Stability of Bevacizumab Divided in Multiple Doses for Intravitreal Injection.

OBJECTIVE

To investigate the stability of bevacizumab in multiple doses divided from a single-use vial for intravitreal injection after storage at 4°C for up to six months and under drug transfer condition in tropical climate.

MATERIAL AND METHOD

Five syringes (0.1 mL, 2.5 mg) of bevacizumab were withdrawn each from five new bevacizumab single-use vials (4 mL, 100 mg) under sterile technique.
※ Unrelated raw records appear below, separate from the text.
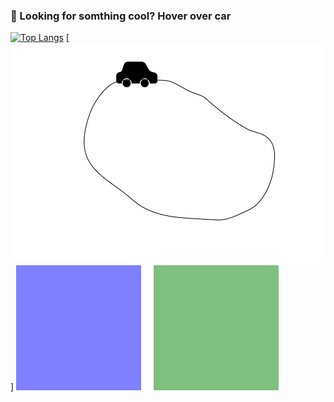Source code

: ### 👋 Looking for somthing cool? Hover over car

[![Top Langs](https://github-readme-stats.vercel.app/api/top-langs/?username=asavan)](https://asavan.github.io/)   [![Demo](/images/car.svg)]
![](/images/ex.svg)

<!--
**asavan/asavan** is a ✨ _special_ ✨ repository because its `README.md` (this file) appears on your GitHub profile.

Here are some ideas to get you started:

- 🔭 I’m currently working on ...
- 🌱 I’m currently learning ...
- 👯 I’m looking to collaborate on ...
- 🤔 I’m looking for help with ...
- 💬 Ask me about ...
- 📫 How to reach me: ...
- 😄 Pronouns: ...
- ⚡ Fun fact: ...
-->
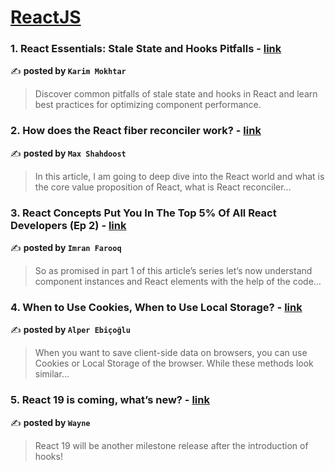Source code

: 
<h1><a href=https://medium.com/tag/reactjs/recommended target="_blank" rel="noopener noreferrer">ReactJS</a></h1>
<h3>1. React Essentials: Stale State and Hooks Pitfalls - <a href="https://medium.com/@karim-mokhtar/react-essentials-stale-state-and-hooks-pitfalls-804c8ff174fb" target="_blank" rel="noopener noreferrer">link</a></h3>

✍️ **posted by `Karim Mokhtar`**

<blockquote>Discover common pitfalls of stale state and hooks in React and learn best practices for optimizing component performance.</blockquote>

<h3>2. How does the React fiber reconciler work? - <a href="https://medium.com/@maxtsh/how-does-the-react-fiber-reconciler-work-77c3650127da" target="_blank" rel="noopener noreferrer">link</a></h3>

✍️ **posted by `Max Shahdoost`**

<blockquote>In this article, I am going to deep dive into the React world and what is the core value proposition of React, what is React reconciler…</blockquote>

<h3>3. React Concepts Put You In The Top 5% Of All React Developers (Ep 2) - <a href="https://medium.com/gitconnected/react-concepts-put-you-in-the-top-5-of-all-react-developers-ep-2-dd25ec774f8d" target="_blank" rel="noopener noreferrer">link</a></h3>

✍️ **posted by `Imran Farooq`**

<blockquote>So as promised in part 1 of this article’s series let’s now understand component instances and React elements with the help of the code…</blockquote>

<h3>4. When to Use Cookies, When to Use Local Storage? - <a href="https://medium.com/abp-community/cookies-vs-local-storage-d31a3132ad4e" target="_blank" rel="noopener noreferrer">link</a></h3>

✍️ **posted by `Alper Ebiçoğlu`**

<blockquote>When you want to save client-side data on browsers, you can use Cookies or Local Storage of the browser. While these methods look similar…</blockquote>

<h3>5. React 19 is coming, what’s new? - <a href="https://medium.com/stackademic/react-19-is-coming-whats-new-79e2d4b948e4" target="_blank" rel="noopener noreferrer">link</a></h3>

✍️ **posted by `Wayne`**

<blockquote>React 19 will be another milestone release after the introduction of hooks!</blockquote>

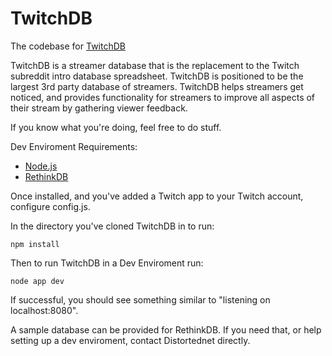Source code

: # TwitchDB

The codebase for [TwitchDB](http://www.twitchdb.tv/)

TwitchDB is a streamer database that is the replacement to the Twitch subreddit intro database spreadsheet. TwitchDB is positioned to be the largest 3rd party database of streamers. TwitchDB helps streamers get noticed, and provides functionality for streamers to improve all aspects of their stream by gathering viewer feedback.

If you know what you're doing, feel free to do stuff.

Dev Enviroment Requirements:

- [Node.js](https://nodejs.org/)
- [RethinkDB](http://rethinkdb.com/)

Once installed, and you've added a Twitch app to your Twitch account, configure config.js.

In the directory you've cloned TwitchDB in to run:

`npm install`

Then to run TwitchDB in a Dev Enviroment run:

`node app dev`

If successful, you should see something similar to "listening on localhost:8080".

A sample database can be provided for RethinkDB. If you need that, or help setting up a dev enviroment, contact Distortednet directly.
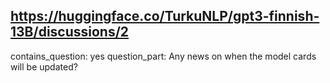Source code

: ## https://huggingface.co/TurkuNLP/gpt3-finnish-13B/discussions/2

contains_question: yes
question_part: Any news on when the model cards will be updated?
The concentration of bevacizumab in each syringe was measured at two dilutions (2 x 10(6) and 4 x 10(6) fold) using enzyme-linked immunosorbent assay at baseline and after storage at 4°C for 1-, 3-, and 6-month. Each assay was performed at least twice. To simulate the drug transfer condition, bevacizumab was placed in a brown plastic bag and put in another transfer plastic bag with an ice cube for 30 minutes prior to the assay at 1-, 3-, and 6-month.

RESULTS

The concentrations of bevacizumab (mean ± standard deviation) at baseline, 1-, 3-, and 6-month were 26.24 ± 1.95, 25.43 ± 3.80, 27.87 ± 2.81, and 24.25 ± 2.00 mg/mL, respectively. The lowest lower limit of 95% confidence interval for the mean concentration was 23.32 mg/mL at 6-month storage, which was 89% of the mean baseline concentration and considered to be non-inferior to the baseline concentration.

CONCLUSION

Bevacizumab in a single-use vial could be divided into multiple small doses for intravitreal injection with sufficient stability when refrigerated at 4°C for up to six months and under the drug transfer condition in tropical climate.